Even before she took up the job of EU chief scientific adviser in 2012, Professor Anne Glover made it clear she would be independent.

"For me to have any value or credibility," she said, "I need to focus on evidence and not on political considerations."

In her time in the post, she has demonstrated that independence most vehemently on the issue of genetically modified crops, expressing her support for them even though her boss, the commission president Jean-Claude Juncker, is opposed. At a conference in Aberdeen last year, Ms Glover said opposition to GM crops was a form of madness and insisted there was not a single piece of scientific evidence they were unsafe.

It would now appear that this independence of mind, surely the only legitimate approach to the job of scientific adviser, has cost Ms Glover her position, with the EU Commission confirming the position will not be extended. It is a great shame that a formidable microbiologist, and former adviser to the Scottish Government, will not be given more time to develop a valuable role, but it is even more concerning that the Commission is scrapping the role altogether.

It is concerning for two reasons. The first is that it appears to suggest that if a scientific adviser does not follow the diktats of their political masters, they can expect to lose their job. That is not the right approach. Politicians should appoint scientific advisers with the expectation they will get independent advice based on the evidence. Scientists are not infallible, but they should be free to offer the advice they believe is right. Getting rid of your adviser for taking a view you dislike suggests political ideology is more important than scientific evidence.

The second concern is that the end of the adviser role risks shutting down the debate about GM crops. The opposition of the UK public is clear (in surveys, only a small minority of consumers support them being grown), but this should be carefully balanced against the scientific evidence and the potential benefits of GM.

Some of the public concern about GM stems from evidence that seems to show risks to health (a 2012 paper, for example, found unusual rates of tumours in rats that had been fed a form of GM maize, although the paper was later withdrawn). But Ms Glover believes we are now at a stage where there is no serious scientific evidence that GM crops do serious harm.

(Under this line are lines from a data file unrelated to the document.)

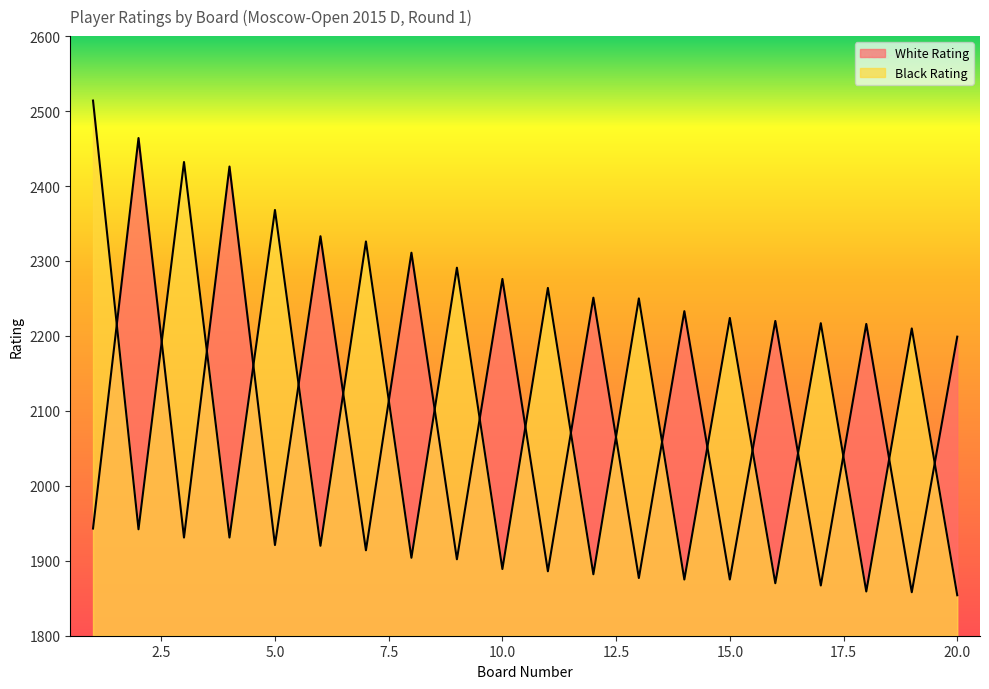

The value of Black Rating at 10 is 3931. True or false?

False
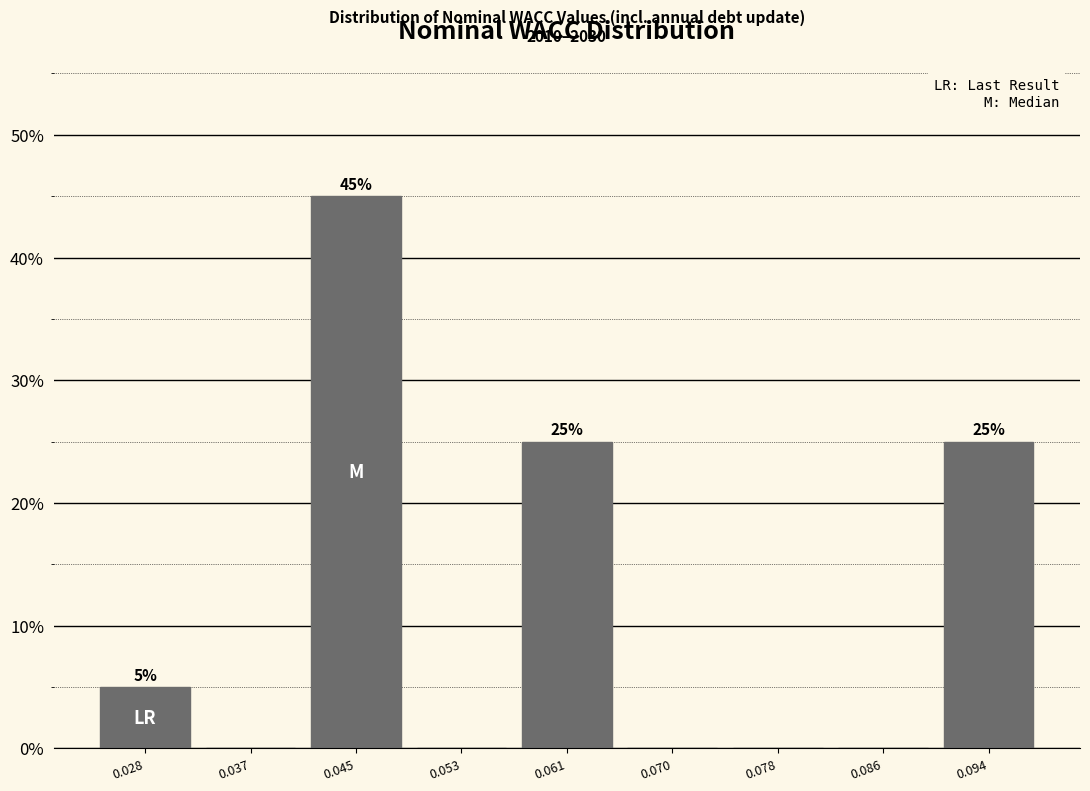

Over which range of the x-axis is the bar tallest?

0.041 to 0.049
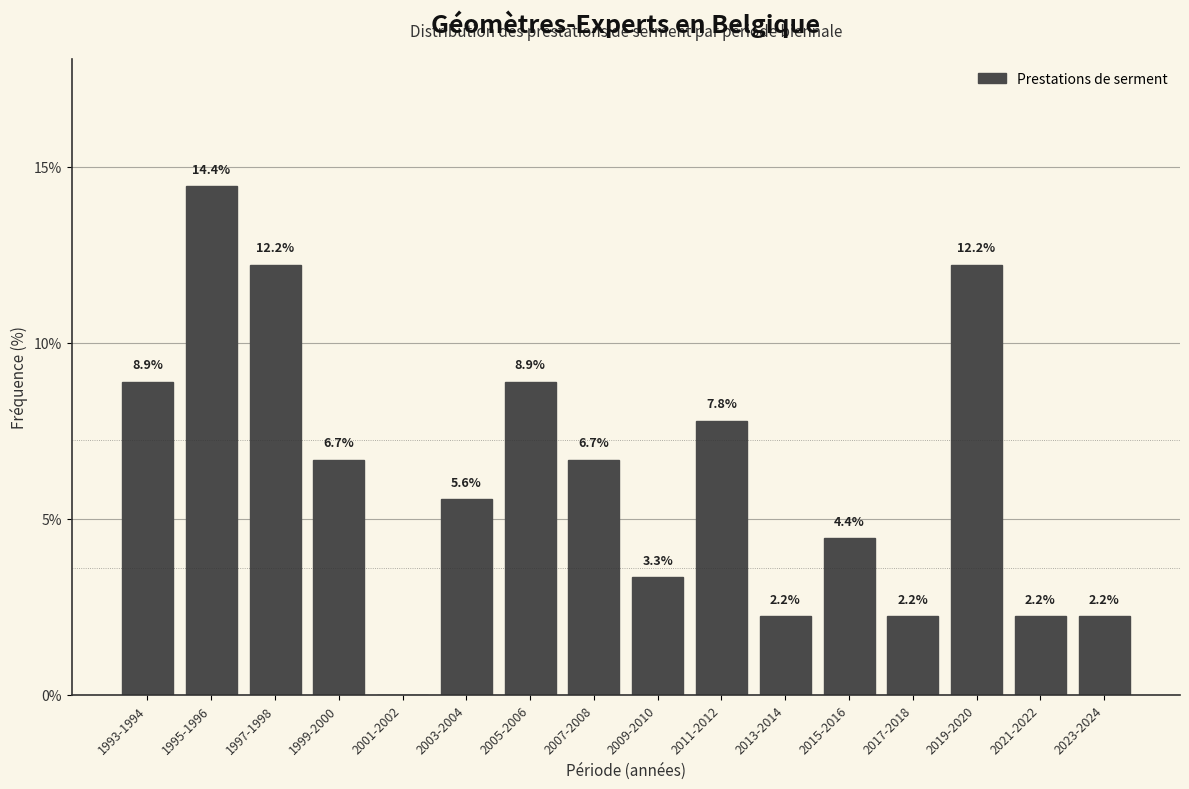

Reading right to left, transcribe all the data shown in this chart.

2023-2024=2.2	2021-2022=2.2	2019-2020=12.2	2017-2018=2.2	2015-2016=4.4	2013-2014=2.2	2011-2012=7.8	2009-2010=3.3	2007-2008=6.7	2005-2006=8.9	2003-2004=5.6	2001-2002=0.0	1999-2000=6.7	1997-1998=12.2	1995-1996=14.4	1993-1994=8.9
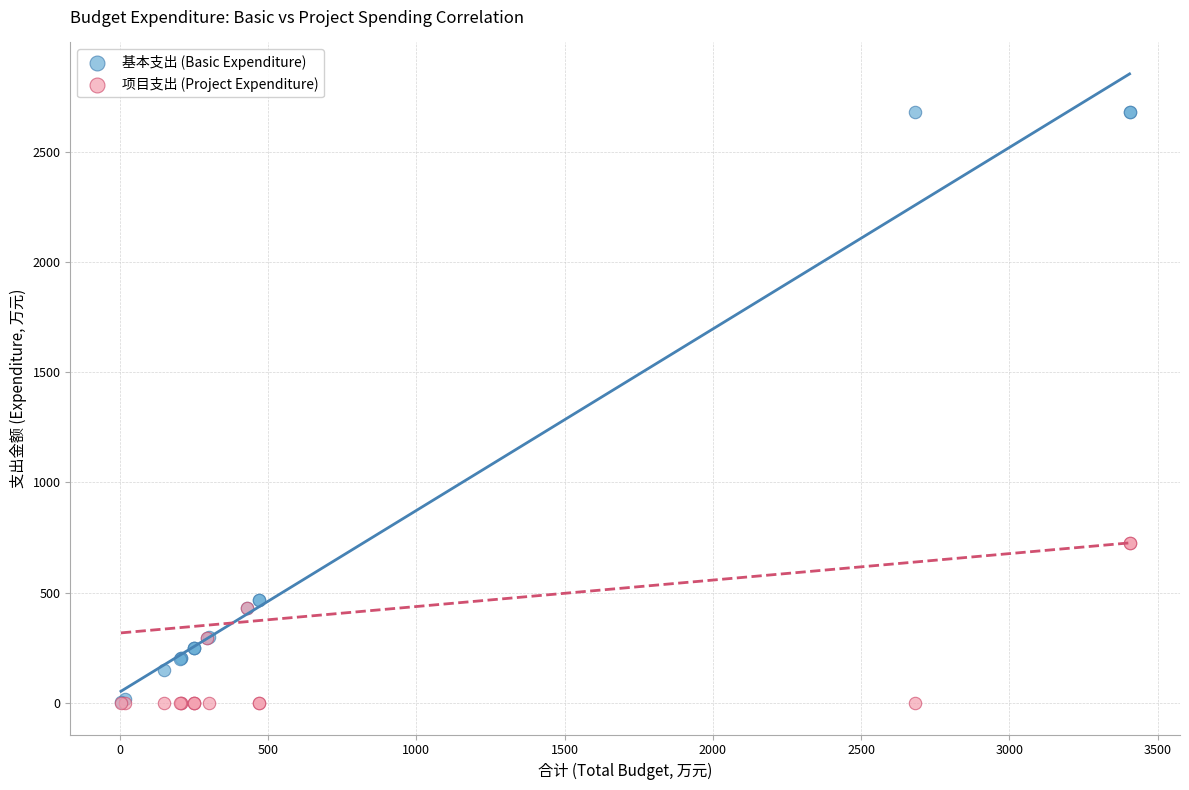

Which series reaches the maximum Y coordinate?

基本支出 (Basic Expenditure)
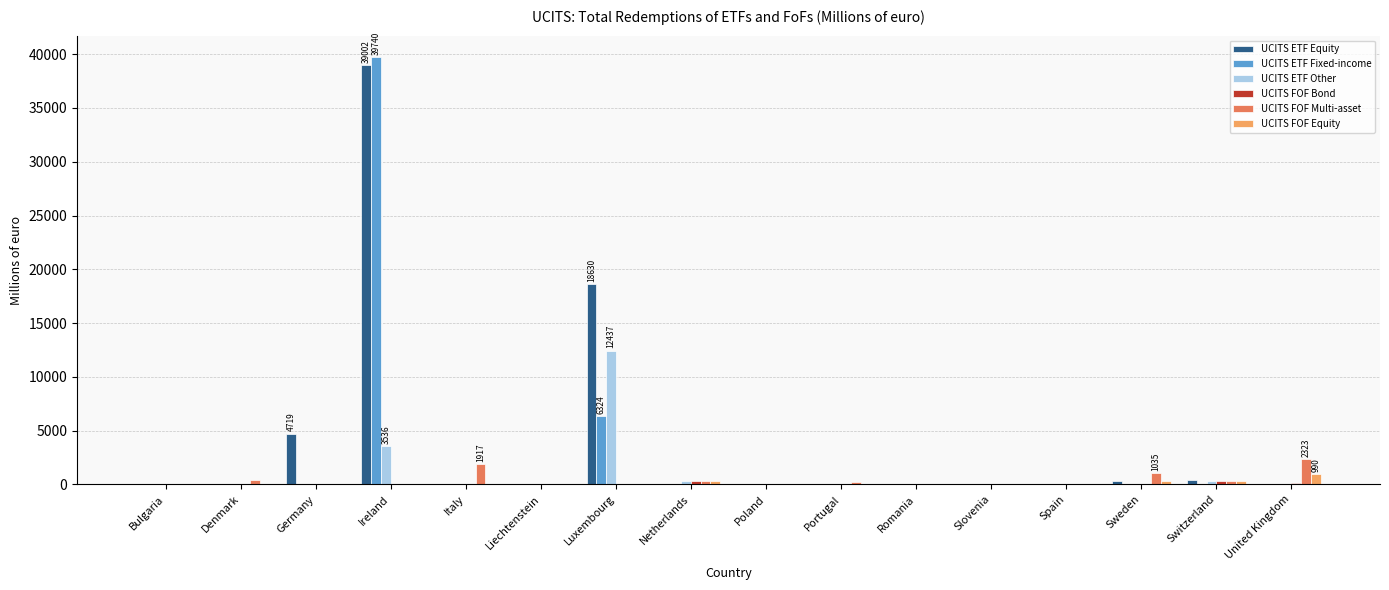

Are the bars horizontal?

No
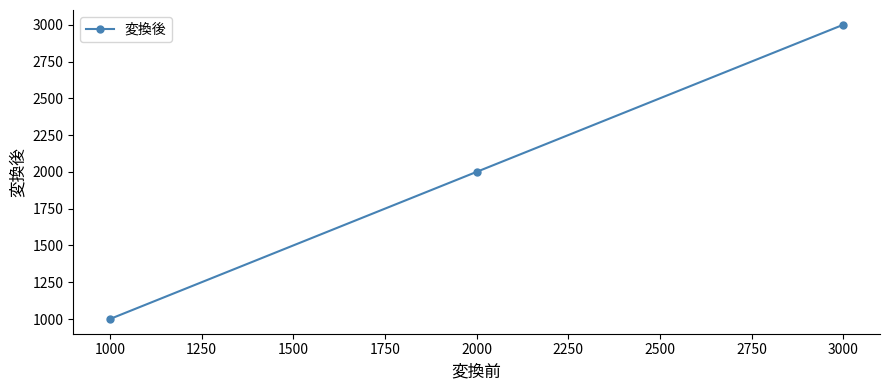

Which category has the lowest value across all series?

1000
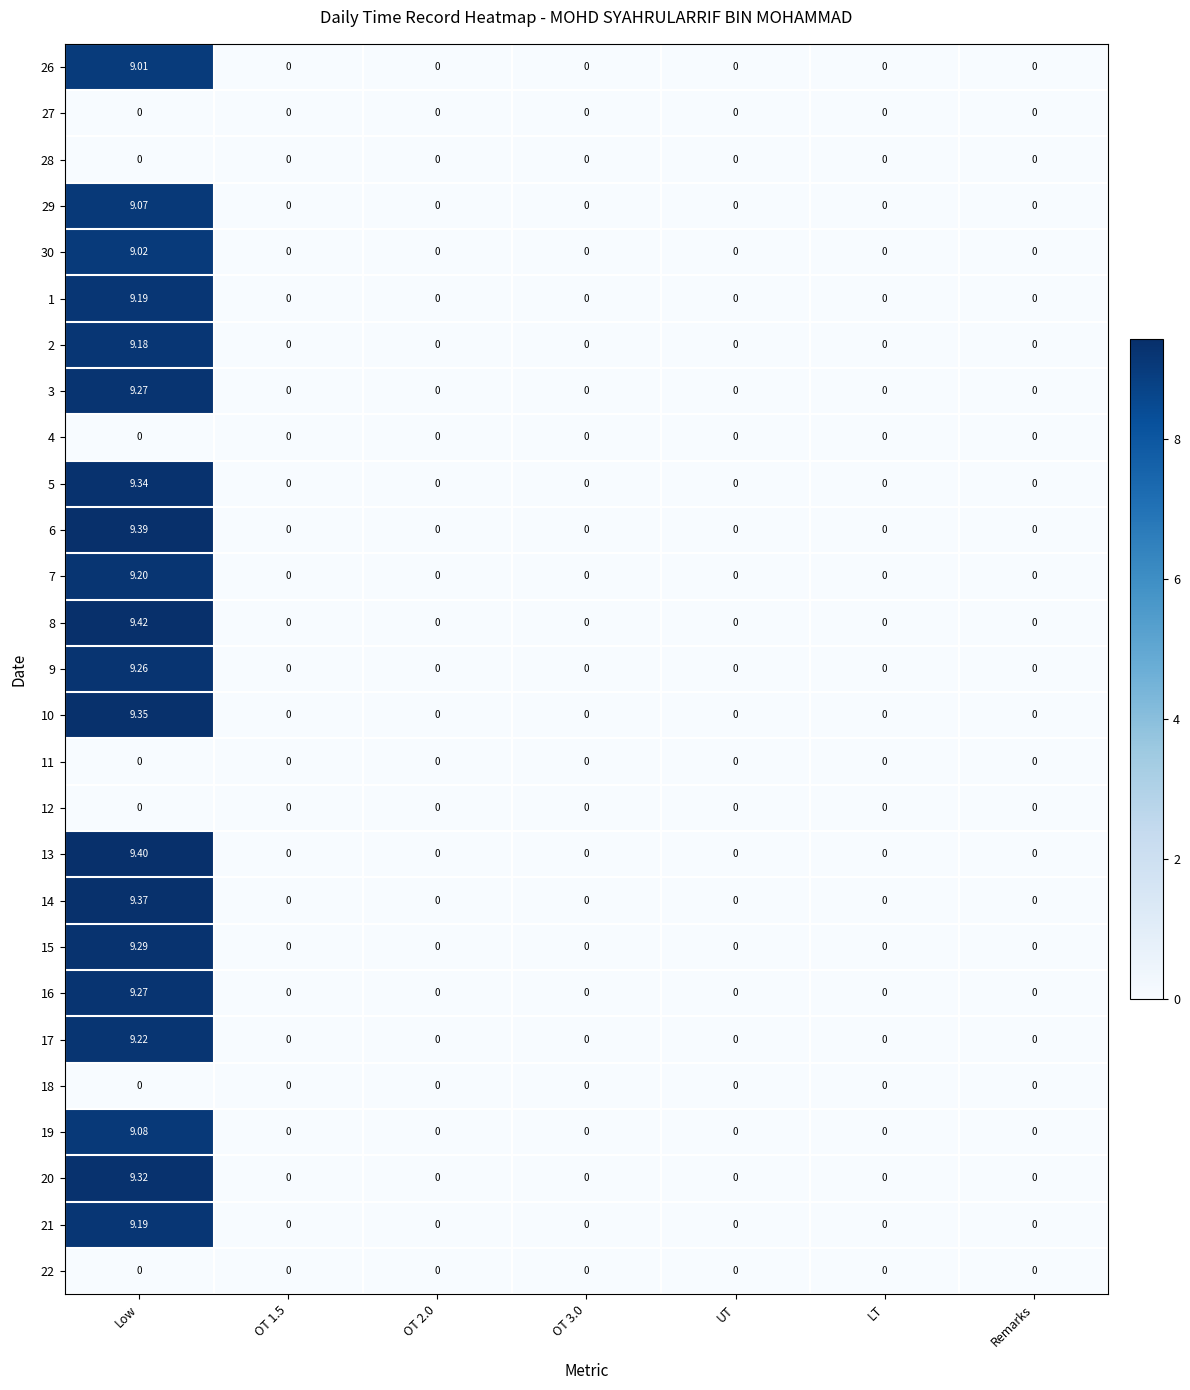

At which label does 3 reach its peak?

Low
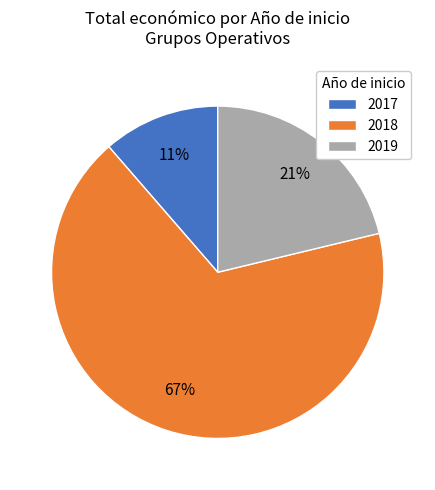

How many segments does this pie chart have?

3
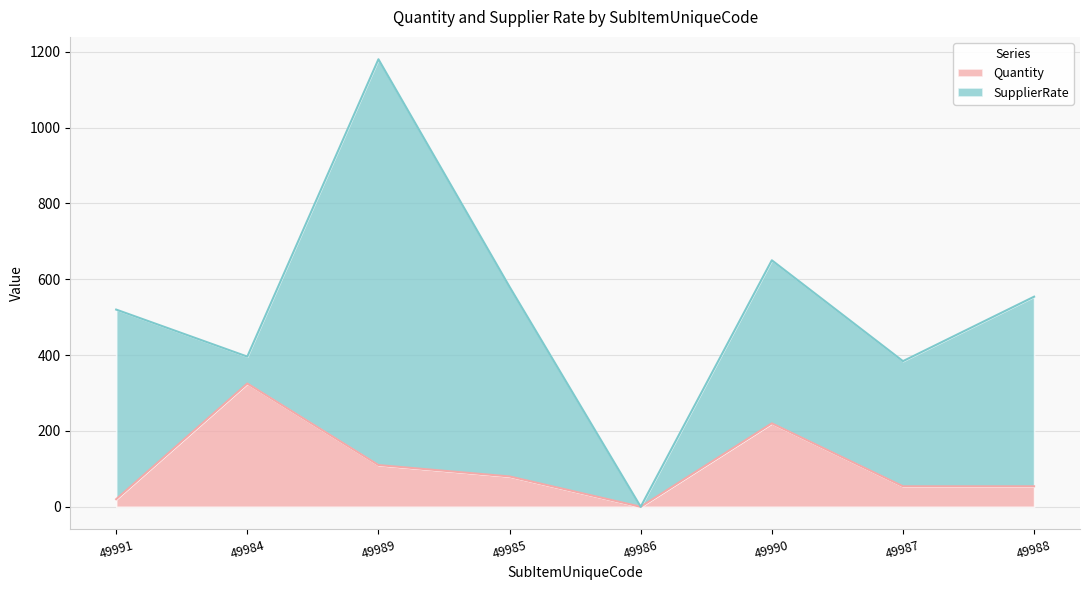

What is the approximate value of Quantity at 49985?

80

That view should not be lightly dismissed, particularly when the potential benefits of GM crops are significant. If food crops can be made more resistant to drought, floods or disease, they could help meet the challenge of feeding millions of people in the world's poorer regions.

Ms Glover thinking aloud about such issues can only be a good thing, and it is to be regretted that she has been forced out for questioning a political orthodoxy. It may be that the agricultural interests in France did for her; it could be that, as some have suggested, the Commission has caved in to a green lobby. Whatever the reason, Ms Glover said she wanted to be independent and she should have been allowed that freedom.